> [Task]
Reproduce the text of the following entries, changing every "角部屋" to "角住戸" and leaving all other text as it is. Omit the pictures from your answer.

> [Input material]
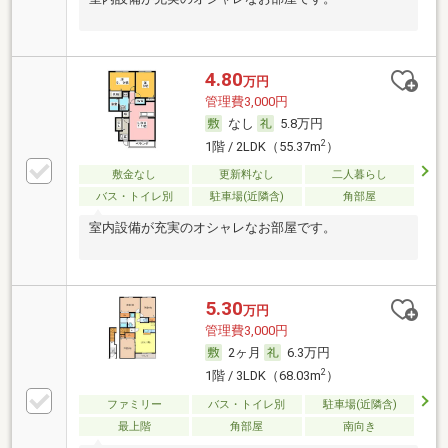
4.80
万円
管理費3,000円
なし
5.8万円
2
1階 / 2LDK（55.37m
）
敷金なし
更新料なし
二人暮らし
バス・トイレ別
駐車場(近隣含)
角部屋
室内設備が充実のオシャレなお部屋です。
5.30
万円
管理費3,000円
2ヶ月
6.3万円
2
1階 / 3LDK（68.03m
）
ファミリー
バス・トイレ別
駐車場(近隣含)
最上階
角部屋
南向き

> [Output]
4.80
万円
管理費3,000円
なし
5.8万円
2
1階 / 2LDK（55.37m
）
敷金なし
更新料なし
二人暮らし
バス・トイレ別
駐車場(近隣含)
角住戸
室内設備が充実のオシャレなお部屋です。
5.30
万円
管理費3,000円
2ヶ月
6.3万円
2
1階 / 3LDK（68.03m
）
ファミリー
バス・トイレ別
駐車場(近隣含)
最上階
角住戸
南向き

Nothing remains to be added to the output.